PsychLynne, any idea how ADHD, diabetes, and asthma got included in the disability category? Before this thread, I knew there was social security disability for families of disabled kids, but I would have assumed it was for conditions such as cerebral palsy, autism, Down's Syndrome--cases of a physical or mental handicap that precludes functioning as an independent adult.

Any idea if there are different levels of compensation? So is the family of an ADHD child receiving the same payments as someone who needs 24 hour care?

I alternate between sadness and anger about this whole thing. So much exploitation.

Foxfier
Joined
Apr '12
Foxfier

PsychLynne:

In the Memphis clinic I mentioned above, we often found that the parents who brought children to us wanted the disability supplement, but did not follow through on educational services. ยท 5 hours ago

How on earth did they avoid it?!

I got classified as needing special ed, basically because I'm pig headed, and the school jumped on it as a great source of funds the moment my folks didn't fight it.

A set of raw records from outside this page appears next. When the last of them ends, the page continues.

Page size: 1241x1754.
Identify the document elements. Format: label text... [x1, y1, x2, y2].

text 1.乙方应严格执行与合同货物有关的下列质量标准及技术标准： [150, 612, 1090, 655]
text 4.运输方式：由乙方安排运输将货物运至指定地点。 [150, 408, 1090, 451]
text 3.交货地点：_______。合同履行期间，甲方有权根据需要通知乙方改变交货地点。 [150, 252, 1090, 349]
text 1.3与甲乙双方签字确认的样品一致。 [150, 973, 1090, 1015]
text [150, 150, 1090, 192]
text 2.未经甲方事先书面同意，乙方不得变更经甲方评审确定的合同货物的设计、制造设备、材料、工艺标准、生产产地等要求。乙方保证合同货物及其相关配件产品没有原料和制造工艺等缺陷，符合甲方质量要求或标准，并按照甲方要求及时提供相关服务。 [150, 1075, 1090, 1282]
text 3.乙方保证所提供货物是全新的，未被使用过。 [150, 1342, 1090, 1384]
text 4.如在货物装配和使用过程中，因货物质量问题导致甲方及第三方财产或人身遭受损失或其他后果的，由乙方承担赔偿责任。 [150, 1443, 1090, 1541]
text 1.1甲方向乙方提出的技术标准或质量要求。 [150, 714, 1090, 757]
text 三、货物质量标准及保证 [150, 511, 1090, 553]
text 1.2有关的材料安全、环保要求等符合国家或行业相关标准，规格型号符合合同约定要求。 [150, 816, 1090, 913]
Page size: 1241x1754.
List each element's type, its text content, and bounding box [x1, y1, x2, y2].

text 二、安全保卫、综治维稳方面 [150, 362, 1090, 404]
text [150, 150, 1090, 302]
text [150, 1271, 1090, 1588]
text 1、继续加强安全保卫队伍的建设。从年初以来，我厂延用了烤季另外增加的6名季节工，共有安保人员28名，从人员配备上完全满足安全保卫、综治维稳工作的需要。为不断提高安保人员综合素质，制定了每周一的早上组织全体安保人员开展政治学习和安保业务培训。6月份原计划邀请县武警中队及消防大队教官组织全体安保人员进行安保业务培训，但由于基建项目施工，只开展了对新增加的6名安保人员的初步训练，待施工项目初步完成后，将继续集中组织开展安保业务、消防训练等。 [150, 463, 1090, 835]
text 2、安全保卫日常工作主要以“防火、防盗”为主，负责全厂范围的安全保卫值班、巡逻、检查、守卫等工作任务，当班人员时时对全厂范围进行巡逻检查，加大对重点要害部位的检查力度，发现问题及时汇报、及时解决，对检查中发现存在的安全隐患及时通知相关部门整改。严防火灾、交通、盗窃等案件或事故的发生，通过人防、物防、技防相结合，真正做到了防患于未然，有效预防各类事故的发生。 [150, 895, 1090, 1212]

Although, come to think of it, I don't remember any of the fetal alcohol syndrome kids from the rez being sent to the classes, so maybe you have to say "yes" at some point-- so passive fighting works, or simply never showing up.

****

Totally unrelated, I need more coffee: my imagination keeps trying to come up with a superhero power set for PsychLynne.

Chris Campion
Joined
Jul '11
Chris Campion

I was on SSDI for a about a year and a half after a brain injury.  I was considered completely disabled.  SSDI wasn't a lot of coin, but it was roughly $1,200 per month, which is more than enough to live on, especially if you're receiving any other assistance in housing, food, medical care, etc. 

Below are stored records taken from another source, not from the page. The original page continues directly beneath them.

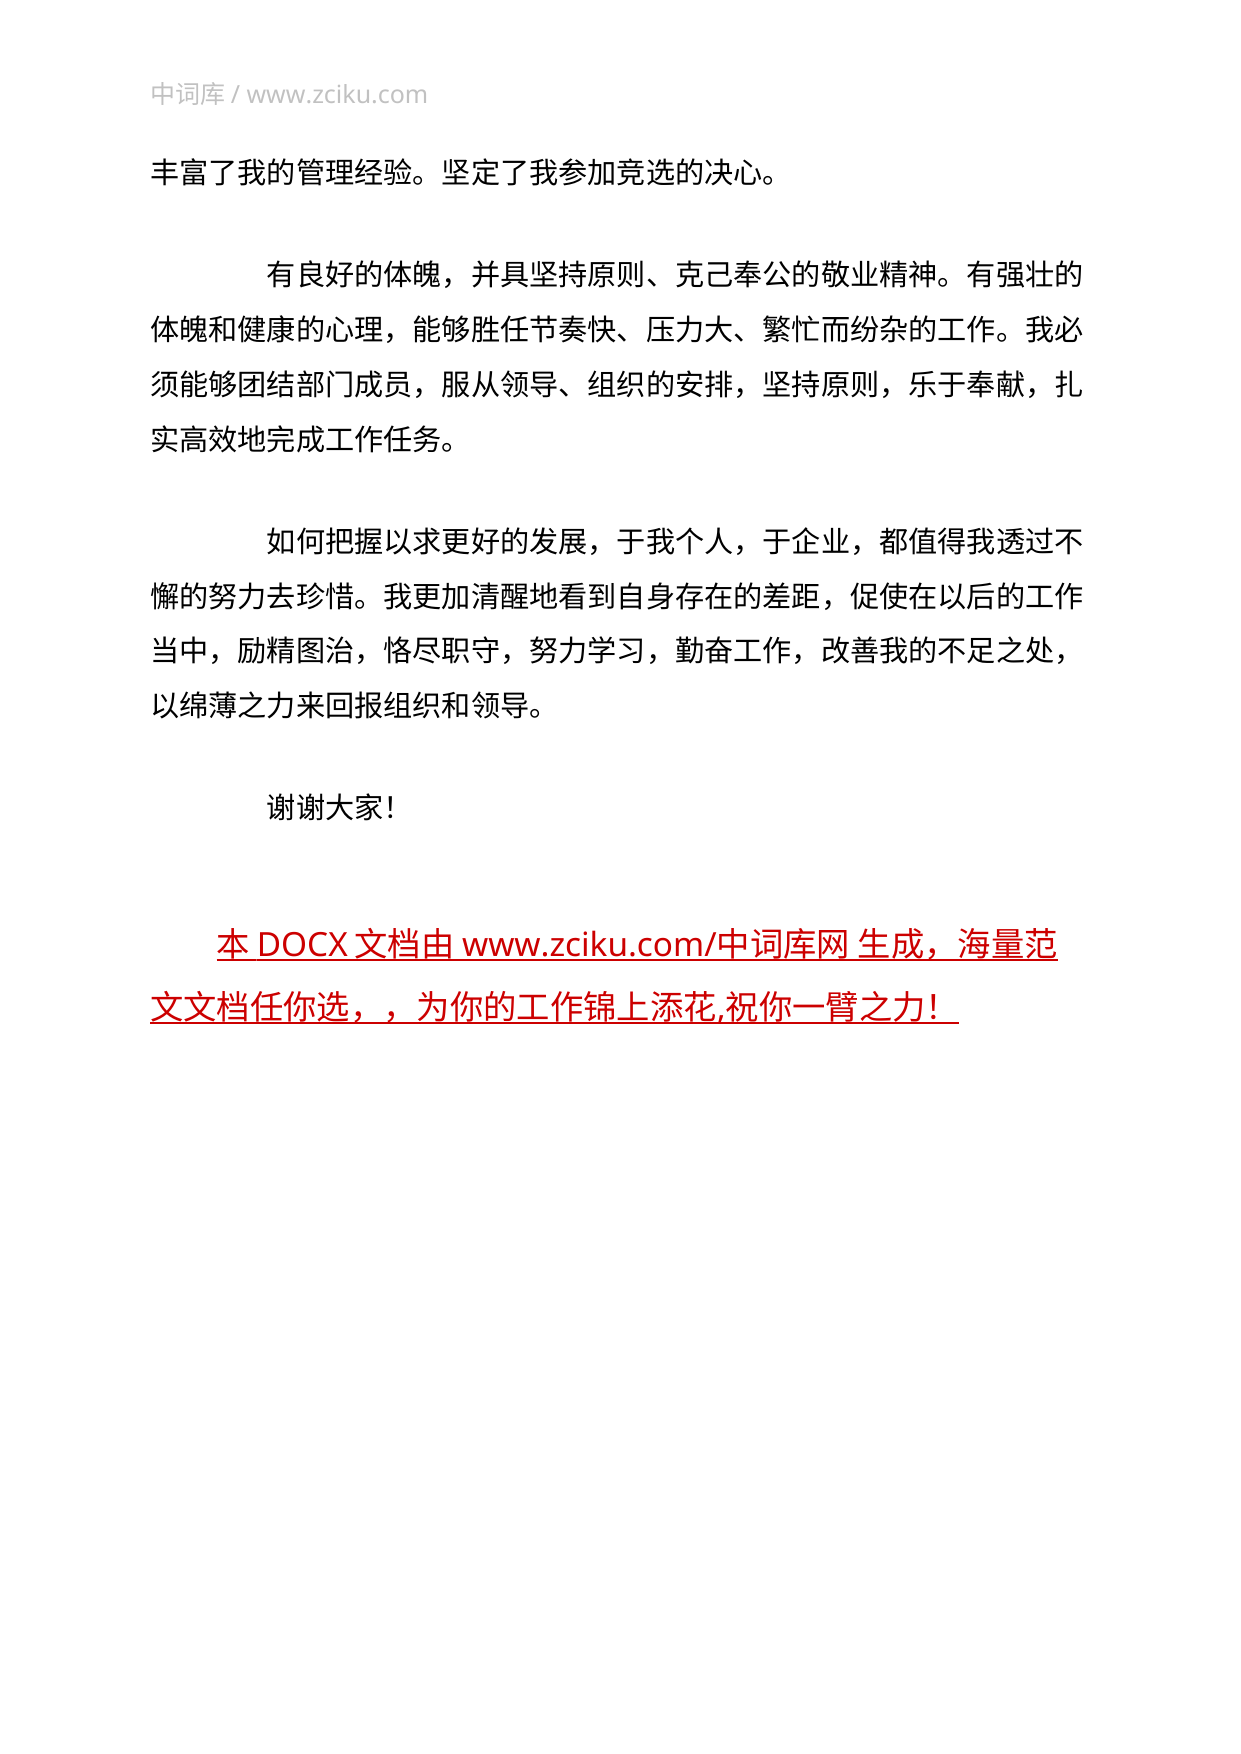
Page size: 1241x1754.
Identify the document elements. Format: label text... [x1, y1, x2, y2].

text 如何把握以求更好的发展，于我个人，于企业，都值得我透过不懈的努力去珍惜。我更加清醒地看到自身存在的差距，促使在以后的工作当中，励精图治，恪尽职守，努力学习，勤奋工作，改善我的不足之处，以绵薄之力来回报组织和领导。 [150, 518, 1090, 725]
text 有良好的体魄，并具坚持原则、克己奉公的敬业精神。有强壮的体魄和健康的心理，能够胜任节奏快、压力大、繁忙而纷杂的工作。我必须能够团结部门成员，服从领导、组织的安排，坚持原则，乐于奉献，扎实高效地完成工作任务。 [150, 252, 1090, 459]
text 谢谢大家！ [150, 785, 1090, 827]
text 本DOCX文档由 www.zciku.com/中词库网 生成，海量范文文档任你选，，为你的工作锦上添花,祝你一臂之力！ [150, 918, 1090, 1029]
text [150, 150, 1090, 192]
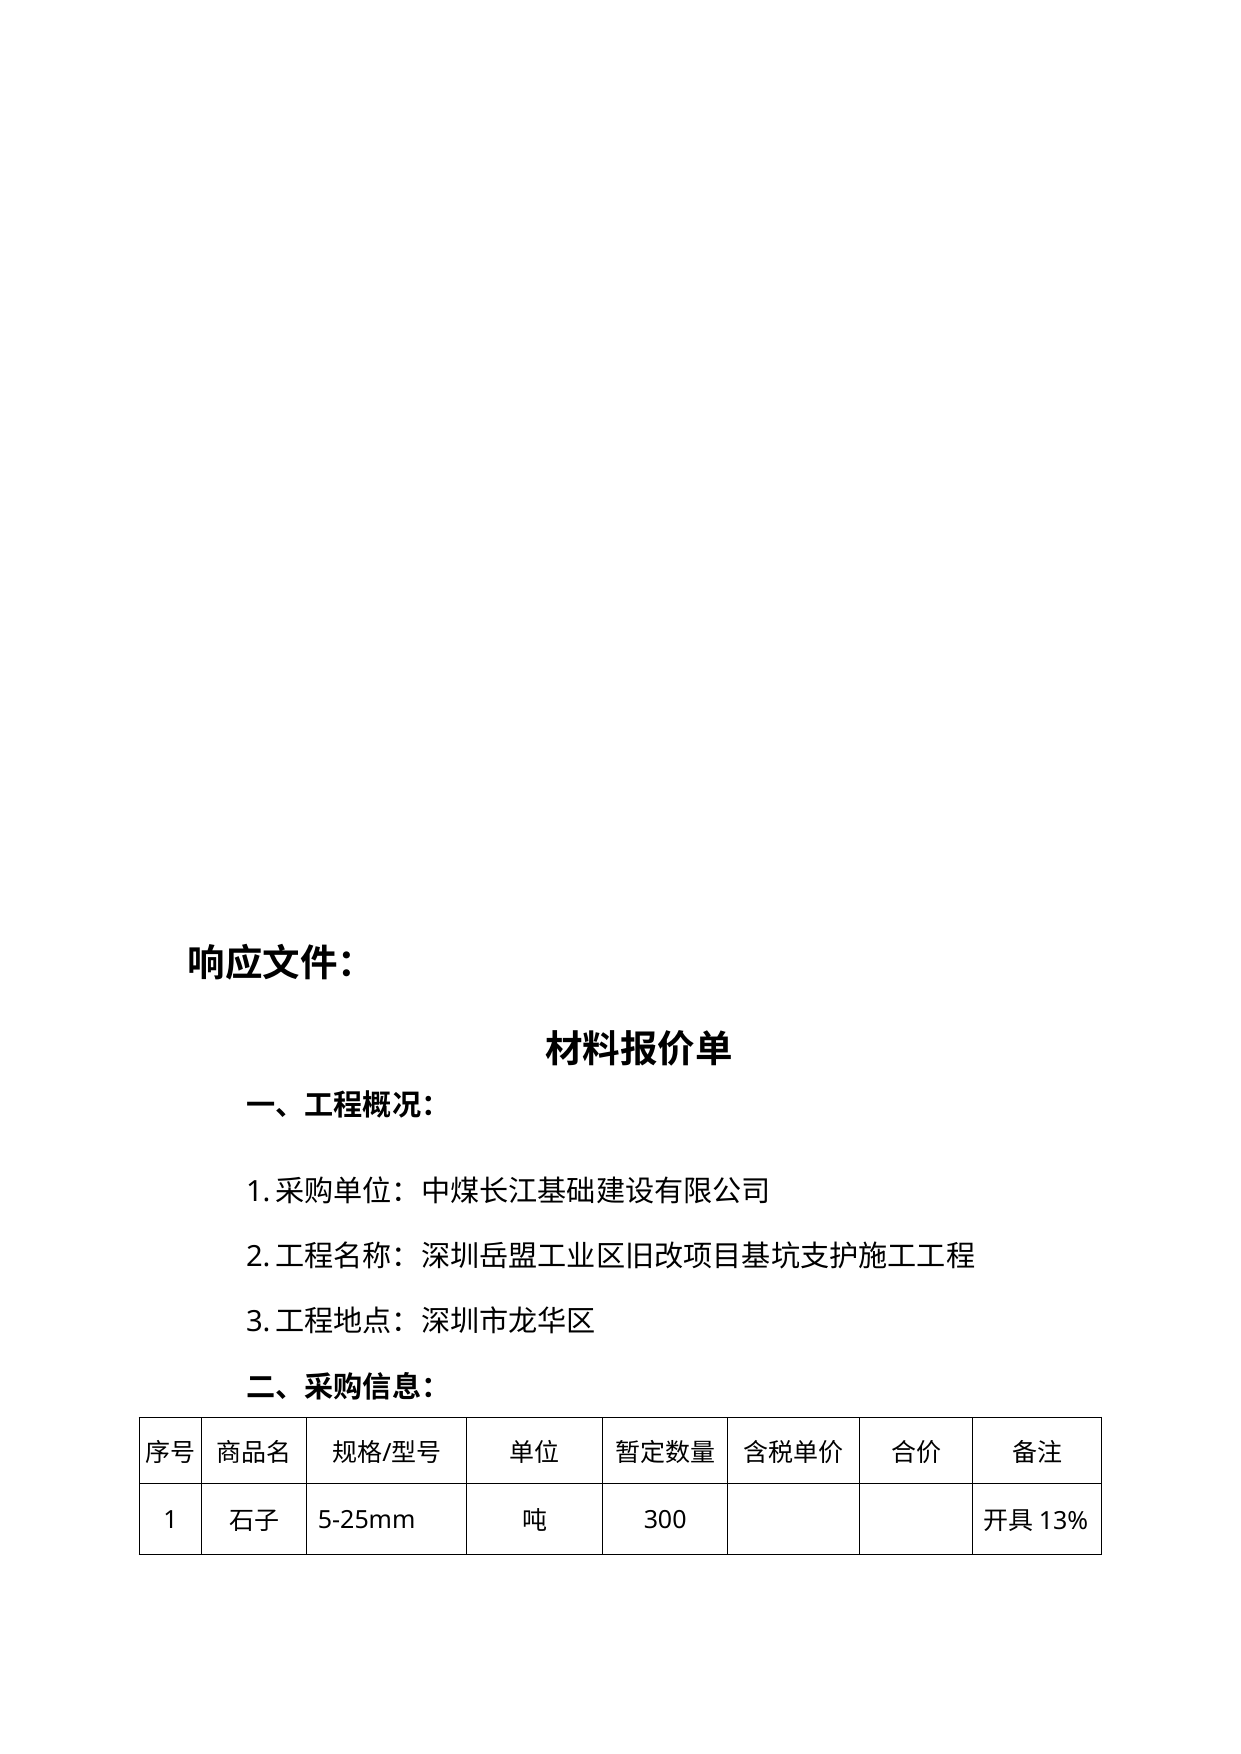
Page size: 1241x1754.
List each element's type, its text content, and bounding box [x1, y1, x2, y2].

To keep it short, I recovered.  But to get off SSDI involved a mild Herculean effort.  I had to prove to the USG that I not only was "abled", but that I had the capacity to fend for myself, food/clothing/shelter, etc.  I was told, not in so many words, that it's just better for me to stay on SSDI.

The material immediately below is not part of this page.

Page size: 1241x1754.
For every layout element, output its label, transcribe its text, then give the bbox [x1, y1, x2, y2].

The demand drives the budget requirements, so the SS administration is tacitly encouraged to keep the rolls growing if they want their budgets to grow, so (from my limited experience) there is jack in the way of oversight for SSDI qualification and monitoring.  The result is an explosion of growth in SSDI payments, and the occasionally confused citizen wondering how in the hell someone without much more than a stubbed toe is considered to be disabled these days.

Skyler
Joined
May '11
Skyler

My wife is deaf and gets SSDI. Since we didn't need the money, we asked to be removed from the program. We are not in any way wealthy, we just don't need charity. Then when she tried to use my military medical insurance, she was denied coverage because we involuntarily withdrew from SSDI. So I had to pay for Tricare and Medicare. So she went back on SSDI because I can't afford two insurance policies. Then they learned we have a daughter and forced us to take even more money for her. They were emphatic that the law requires it and we have no choice. SSDI is a perverse system. I know many people who legitimately rely on it, but it has far too many perverse incentives to exploit it and penalties if you don't.

Edited on December 16, 2012 at 1:48pm
Skyler
Joined
May '11
Skyler

For some reason I can't edit on my iPad. The word 'involuntarily" should be "voluntarily."

Chris Campion
Joined
Jul '11
Chris Campion

I know many people who legitimately rely on it, but it has far too many perverse incentives to exploit it and penalties if you don't.

This is SSDI in a nutshell.  It's built to be exploited.  It's been modified/enhanced to foster exploitation.  It actually discourages you from continuing to exploit the payments.

There's a reason why SSDI enrollment has spiked in the last 4 years.  This is a transfer payment, pure and simple, and guarantees votes for Democrats.  There is nothing more obvious under the sun.